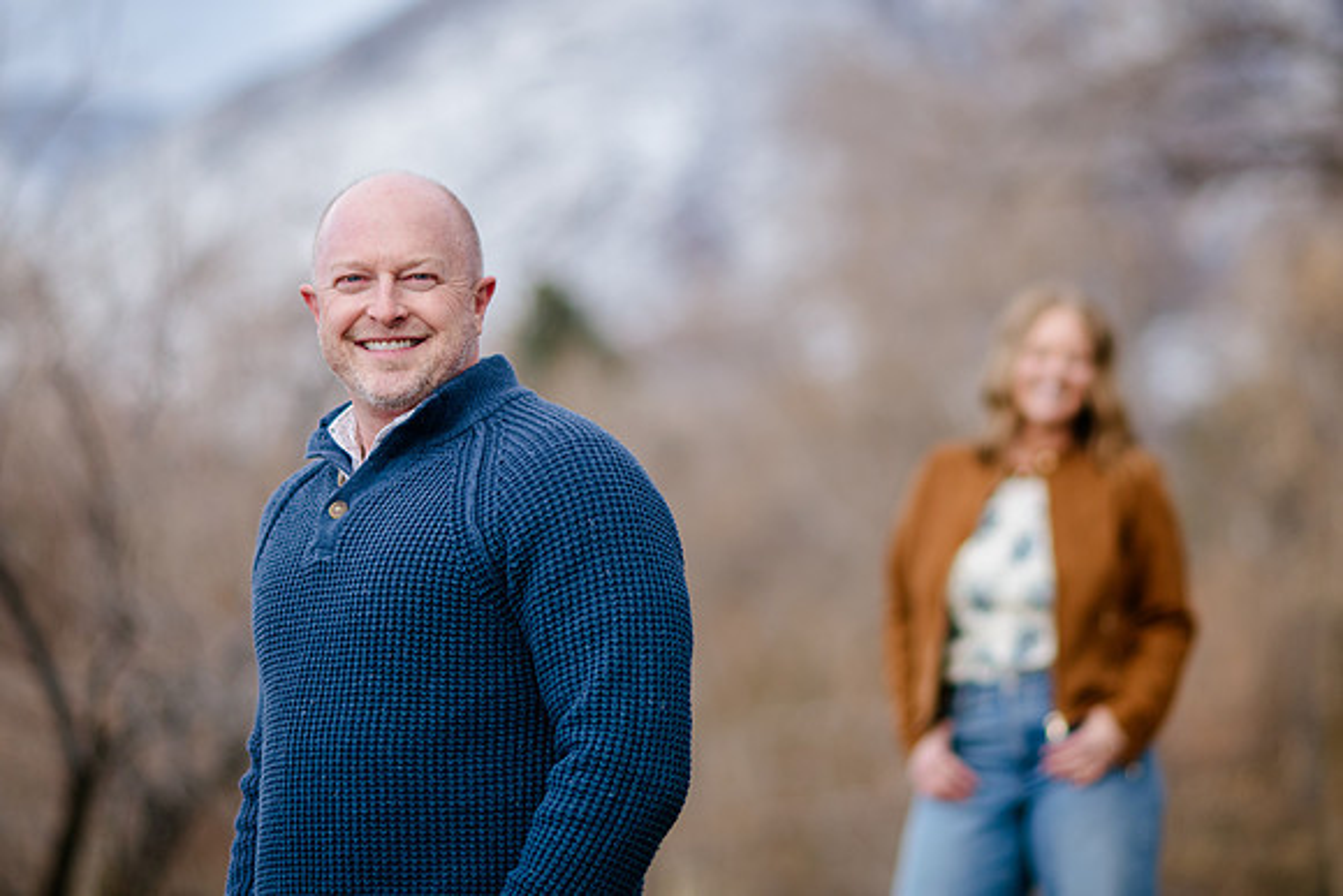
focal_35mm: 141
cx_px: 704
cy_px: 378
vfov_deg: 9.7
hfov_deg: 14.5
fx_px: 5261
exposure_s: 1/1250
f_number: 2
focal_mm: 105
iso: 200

━━━━━━━━━━

# About this task:
Please print the material exactly as given above, omitting the pictures.

# Task answer:
focal_35mm: 141
cx_px: 704
cy_px: 378
vfov_deg: 9.7
hfov_deg: 14.5
fx_px: 5261
exposure_s: 1/1250
f_number: 2
focal_mm: 105
iso: 200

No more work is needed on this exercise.